**Your task:**
Set each entry down verbatim, omitting images.

**Material provided:**

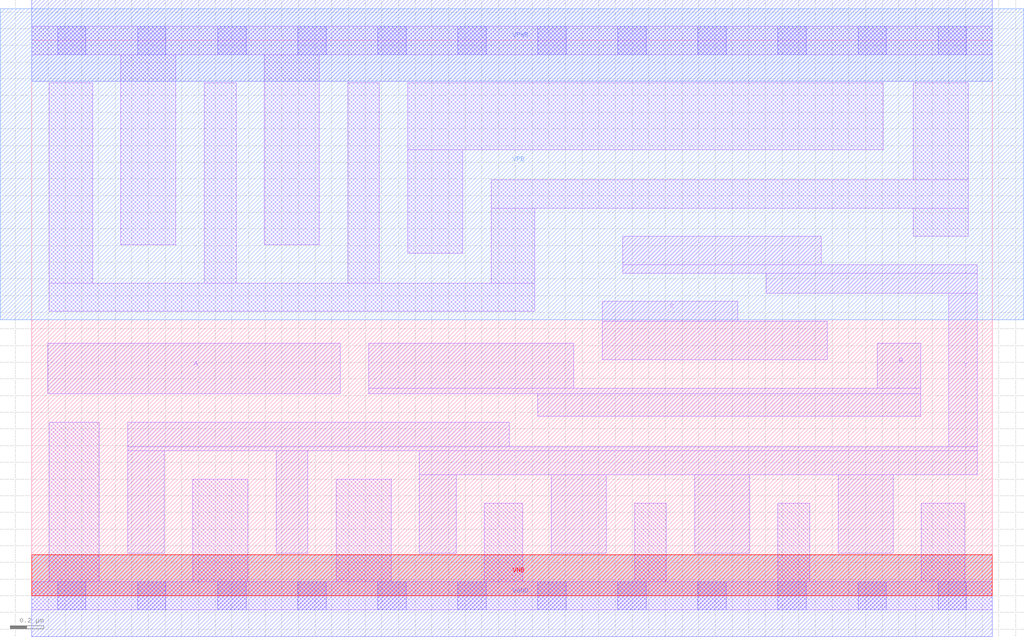
<source format=lef>
# Copyright 2020 The SkyWater PDK Authors
#
# Licensed under the Apache License, Version 2.0 (the "License");
# you may not use this file except in compliance with the License.
# You may obtain a copy of the License at
#
#     https://www.apache.org/licenses/LICENSE-2.0
#
# Unless required by applicable law or agreed to in writing, software
# distributed under the License is distributed on an "AS IS" BASIS,
# WITHOUT WARRANTIES OR CONDITIONS OF ANY KIND, either express or implied.
# See the License for the specific language governing permissions and
# limitations under the License.
#
# SPDX-License-Identifier: Apache-2.0

VERSION 5.7 ;
  NOWIREEXTENSIONATPIN ON ;
  DIVIDERCHAR "/" ;
  BUSBITCHARS "[]" ;
MACRO sky130_fd_sc_lp__nor3_4
  CLASS CORE ;
  FOREIGN sky130_fd_sc_lp__nor3_4 ;
  ORIGIN  0.000000  0.000000 ;
  SIZE  5.760000 BY  3.330000 ;
  SYMMETRY X Y R90 ;
  SITE unit ;
  PIN A
    ANTENNAGATEAREA  1.260000 ;
    DIRECTION INPUT ;
    USE SIGNAL ;
    PORT
      LAYER li1 ;
        RECT 0.095000 1.210000 1.850000 1.515000 ;
    END
  END A
  PIN B
    ANTENNAGATEAREA  1.260000 ;
    DIRECTION INPUT ;
    USE SIGNAL ;
    PORT
      LAYER li1 ;
        RECT 2.020000 1.210000 5.330000 1.245000 ;
        RECT 2.020000 1.245000 3.250000 1.515000 ;
        RECT 3.035000 1.075000 5.330000 1.210000 ;
        RECT 5.070000 1.245000 5.330000 1.515000 ;
    END
  END B
  PIN C
    ANTENNAGATEAREA  1.260000 ;
    DIRECTION INPUT ;
    USE SIGNAL ;
    PORT
      LAYER li1 ;
        RECT 3.420000 1.415000 4.770000 1.645000 ;
        RECT 3.420000 1.645000 4.235000 1.765000 ;
    END
  END C
  PIN Y
    ANTENNADIFFAREA  2.116800 ;
    DIRECTION OUTPUT ;
    USE SIGNAL ;
    PORT
      LAYER li1 ;
        RECT 0.575000 0.255000 0.795000 0.870000 ;
        RECT 0.575000 0.870000 5.670000 0.895000 ;
        RECT 0.575000 0.895000 2.865000 1.040000 ;
        RECT 1.465000 0.255000 1.655000 0.870000 ;
        RECT 2.325000 0.255000 2.545000 0.725000 ;
        RECT 2.325000 0.725000 5.670000 0.870000 ;
        RECT 3.115000 0.255000 3.445000 0.725000 ;
        RECT 3.545000 1.935000 5.670000 1.985000 ;
        RECT 3.545000 1.985000 4.735000 2.155000 ;
        RECT 3.975000 0.255000 4.305000 0.725000 ;
        RECT 4.405000 1.815000 5.670000 1.935000 ;
        RECT 4.835000 0.255000 5.165000 0.725000 ;
        RECT 5.500000 0.895000 5.670000 1.815000 ;
    END
  END Y
  PIN VGND
    DIRECTION INOUT ;
    USE GROUND ;
    PORT
      LAYER met1 ;
        RECT 0.000000 -0.245000 5.760000 0.245000 ;
    END
  END VGND
  PIN VNB
    DIRECTION INOUT ;
    USE GROUND ;
    PORT
      LAYER pwell ;
        RECT 0.000000 0.000000 5.760000 0.245000 ;
    END
  END VNB
  PIN VPB
    DIRECTION INOUT ;
    USE POWER ;
    PORT
      LAYER nwell ;
        RECT -0.190000 1.655000 5.950000 3.520000 ;
    END
  END VPB
  PIN VPWR
    DIRECTION INOUT ;
    USE POWER ;
    PORT
      LAYER met1 ;
        RECT 0.000000 3.085000 5.760000 3.575000 ;
    END
  END VPWR
  OBS
    LAYER li1 ;
      RECT 0.000000 -0.085000 5.760000 0.085000 ;
      RECT 0.000000  3.245000 5.760000 3.415000 ;
      RECT 0.105000  0.085000 0.405000 1.040000 ;
      RECT 0.105000  1.705000 3.015000 1.875000 ;
      RECT 0.105000  1.875000 0.365000 3.075000 ;
      RECT 0.535000  2.105000 0.865000 3.245000 ;
      RECT 0.965000  0.085000 1.295000 0.700000 ;
      RECT 1.035000  1.875000 1.225000 3.075000 ;
      RECT 1.395000  2.105000 1.725000 3.245000 ;
      RECT 1.825000  0.085000 2.155000 0.700000 ;
      RECT 1.895000  1.875000 2.085000 3.075000 ;
      RECT 2.255000  2.055000 2.585000 2.675000 ;
      RECT 2.255000  2.675000 5.105000 3.075000 ;
      RECT 2.715000  0.085000 2.945000 0.555000 ;
      RECT 2.755000  1.875000 3.015000 2.325000 ;
      RECT 2.755000  2.325000 5.615000 2.495000 ;
      RECT 3.615000  0.085000 3.805000 0.555000 ;
      RECT 4.475000  0.085000 4.665000 0.555000 ;
      RECT 5.285000  2.155000 5.615000 2.325000 ;
      RECT 5.285000  2.495000 5.615000 3.075000 ;
      RECT 5.335000  0.085000 5.595000 0.555000 ;
    LAYER mcon ;
      RECT 0.155000 -0.085000 0.325000 0.085000 ;
      RECT 0.155000  3.245000 0.325000 3.415000 ;
      RECT 0.635000 -0.085000 0.805000 0.085000 ;
      RECT 0.635000  3.245000 0.805000 3.415000 ;
      RECT 1.115000 -0.085000 1.285000 0.085000 ;
      RECT 1.115000  3.245000 1.285000 3.415000 ;
      RECT 1.595000 -0.085000 1.765000 0.085000 ;
      RECT 1.595000  3.245000 1.765000 3.415000 ;
      RECT 2.075000 -0.085000 2.245000 0.085000 ;
      RECT 2.075000  3.245000 2.245000 3.415000 ;
      RECT 2.555000 -0.085000 2.725000 0.085000 ;
      RECT 2.555000  3.245000 2.725000 3.415000 ;
      RECT 3.035000 -0.085000 3.205000 0.085000 ;
      RECT 3.035000  3.245000 3.205000 3.415000 ;
      RECT 3.515000 -0.085000 3.685000 0.085000 ;
      RECT 3.515000  3.245000 3.685000 3.415000 ;
      RECT 3.995000 -0.085000 4.165000 0.085000 ;
      RECT 3.995000  3.245000 4.165000 3.415000 ;
      RECT 4.475000 -0.085000 4.645000 0.085000 ;
      RECT 4.475000  3.245000 4.645000 3.415000 ;
      RECT 4.955000 -0.085000 5.125000 0.085000 ;
      RECT 4.955000  3.245000 5.125000 3.415000 ;
      RECT 5.435000 -0.085000 5.605000 0.085000 ;
      RECT 5.435000  3.245000 5.605000 3.415000 ;
  END
END sky130_fd_sc_lp__nor3_4
END LIBRARY

</source>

**Solution:**
<source format=lef>
# Copyright 2020 The SkyWater PDK Authors
#
# Licensed under the Apache License, Version 2.0 (the "License");
# you may not use this file except in compliance with the License.
# You may obtain a copy of the License at
#
#     https://www.apache.org/licenses/LICENSE-2.0
#
# Unless required by applicable law or agreed to in writing, software
# distributed under the License is distributed on an "AS IS" BASIS,
# WITHOUT WARRANTIES OR CONDITIONS OF ANY KIND, either express or implied.
# See the License for the specific language governing permissions and
# limitations under the License.
#
# SPDX-License-Identifier: Apache-2.0

VERSION 5.7 ;
  NOWIREEXTENSIONATPIN ON ;
  DIVIDERCHAR "/" ;
  BUSBITCHARS "[]" ;
MACRO sky130_fd_sc_lp__nor3_4
  CLASS CORE ;
  FOREIGN sky130_fd_sc_lp__nor3_4 ;
  ORIGIN  0.000000  0.000000 ;
  SIZE  5.760000 BY  3.330000 ;
  SYMMETRY X Y R90 ;
  SITE unit ;
  PIN A
    ANTENNAGATEAREA  1.260000 ;
    DIRECTION INPUT ;
    USE SIGNAL ;
    PORT
      LAYER li1 ;
        RECT 0.095000 1.210000 1.850000 1.515000 ;
    END
  END A
  PIN B
    ANTENNAGATEAREA  1.260000 ;
    DIRECTION INPUT ;
    USE SIGNAL ;
    PORT
      LAYER li1 ;
        RECT 2.020000 1.210000 5.330000 1.245000 ;
        RECT 2.020000 1.245000 3.250000 1.515000 ;
        RECT 3.035000 1.075000 5.330000 1.210000 ;
        RECT 5.070000 1.245000 5.330000 1.515000 ;
    END
  END B
  PIN C
    ANTENNAGATEAREA  1.260000 ;
    DIRECTION INPUT ;
    USE SIGNAL ;
    PORT
      LAYER li1 ;
        RECT 3.420000 1.415000 4.770000 1.645000 ;
        RECT 3.420000 1.645000 4.235000 1.765000 ;
    END
  END C
  PIN Y
    ANTENNADIFFAREA  2.116800 ;
    DIRECTION OUTPUT ;
    USE SIGNAL ;
    PORT
      LAYER li1 ;
        RECT 0.575000 0.255000 0.795000 0.870000 ;
        RECT 0.575000 0.870000 5.670000 0.895000 ;
        RECT 0.575000 0.895000 2.865000 1.040000 ;
        RECT 1.465000 0.255000 1.655000 0.870000 ;
        RECT 2.325000 0.255000 2.545000 0.725000 ;
        RECT 2.325000 0.725000 5.670000 0.870000 ;
        RECT 3.115000 0.255000 3.445000 0.725000 ;
        RECT 3.545000 1.935000 5.670000 1.985000 ;
        RECT 3.545000 1.985000 4.735000 2.155000 ;
        RECT 3.975000 0.255000 4.305000 0.725000 ;
        RECT 4.405000 1.815000 5.670000 1.935000 ;
        RECT 4.835000 0.255000 5.165000 0.725000 ;
        RECT 5.500000 0.895000 5.670000 1.815000 ;
    END
  END Y
  PIN VGND
    DIRECTION INOUT ;
    USE GROUND ;
    PORT
      LAYER met1 ;
        RECT 0.000000 -0.245000 5.760000 0.245000 ;
    END
  END VGND
  PIN VNB
    DIRECTION INOUT ;
    USE GROUND ;
    PORT
      LAYER pwell ;
        RECT 0.000000 0.000000 5.760000 0.245000 ;
    END
  END VNB
  PIN VPB
    DIRECTION INOUT ;
    USE POWER ;
    PORT
      LAYER nwell ;
        RECT -0.190000 1.655000 5.950000 3.520000 ;
    END
  END VPB
  PIN VPWR
    DIRECTION INOUT ;
    USE POWER ;
    PORT
      LAYER met1 ;
        RECT 0.000000 3.085000 5.760000 3.575000 ;
    END
  END VPWR
  OBS
    LAYER li1 ;
      RECT 0.000000 -0.085000 5.760000 0.085000 ;
      RECT 0.000000  3.245000 5.760000 3.415000 ;
      RECT 0.105000  0.085000 0.405000 1.040000 ;
      RECT 0.105000  1.705000 3.015000 1.875000 ;
      RECT 0.105000  1.875000 0.365000 3.075000 ;
      RECT 0.535000  2.105000 0.865000 3.245000 ;
      RECT 0.965000  0.085000 1.295000 0.700000 ;
      RECT 1.035000  1.875000 1.225000 3.075000 ;
      RECT 1.395000  2.105000 1.725000 3.245000 ;
      RECT 1.825000  0.085000 2.155000 0.700000 ;
      RECT 1.895000  1.875000 2.085000 3.075000 ;
      RECT 2.255000  2.055000 2.585000 2.675000 ;
      RECT 2.255000  2.675000 5.105000 3.075000 ;
      RECT 2.715000  0.085000 2.945000 0.555000 ;
      RECT 2.755000  1.875000 3.015000 2.325000 ;
      RECT 2.755000  2.325000 5.615000 2.495000 ;
      RECT 3.615000  0.085000 3.805000 0.555000 ;
      RECT 4.475000  0.085000 4.665000 0.555000 ;
      RECT 5.285000  2.155000 5.615000 2.325000 ;
      RECT 5.285000  2.495000 5.615000 3.075000 ;
      RECT 5.335000  0.085000 5.595000 0.555000 ;
    LAYER mcon ;
      RECT 0.155000 -0.085000 0.325000 0.085000 ;
      RECT 0.155000  3.245000 0.325000 3.415000 ;
      RECT 0.635000 -0.085000 0.805000 0.085000 ;
      RECT 0.635000  3.245000 0.805000 3.415000 ;
      RECT 1.115000 -0.085000 1.285000 0.085000 ;
      RECT 1.115000  3.245000 1.285000 3.415000 ;
      RECT 1.595000 -0.085000 1.765000 0.085000 ;
      RECT 1.595000  3.245000 1.765000 3.415000 ;
      RECT 2.075000 -0.085000 2.245000 0.085000 ;
      RECT 2.075000  3.245000 2.245000 3.415000 ;
      RECT 2.555000 -0.085000 2.725000 0.085000 ;
      RECT 2.555000  3.245000 2.725000 3.415000 ;
      RECT 3.035000 -0.085000 3.205000 0.085000 ;
      RECT 3.035000  3.245000 3.205000 3.415000 ;
      RECT 3.515000 -0.085000 3.685000 0.085000 ;
      RECT 3.515000  3.245000 3.685000 3.415000 ;
      RECT 3.995000 -0.085000 4.165000 0.085000 ;
      RECT 3.995000  3.245000 4.165000 3.415000 ;
      RECT 4.475000 -0.085000 4.645000 0.085000 ;
      RECT 4.475000  3.245000 4.645000 3.415000 ;
      RECT 4.955000 -0.085000 5.125000 0.085000 ;
      RECT 4.955000  3.245000 5.125000 3.415000 ;
      RECT 5.435000 -0.085000 5.605000 0.085000 ;
      RECT 5.435000  3.245000 5.605000 3.415000 ;
  END
END sky130_fd_sc_lp__nor3_4
END LIBRARY

</source>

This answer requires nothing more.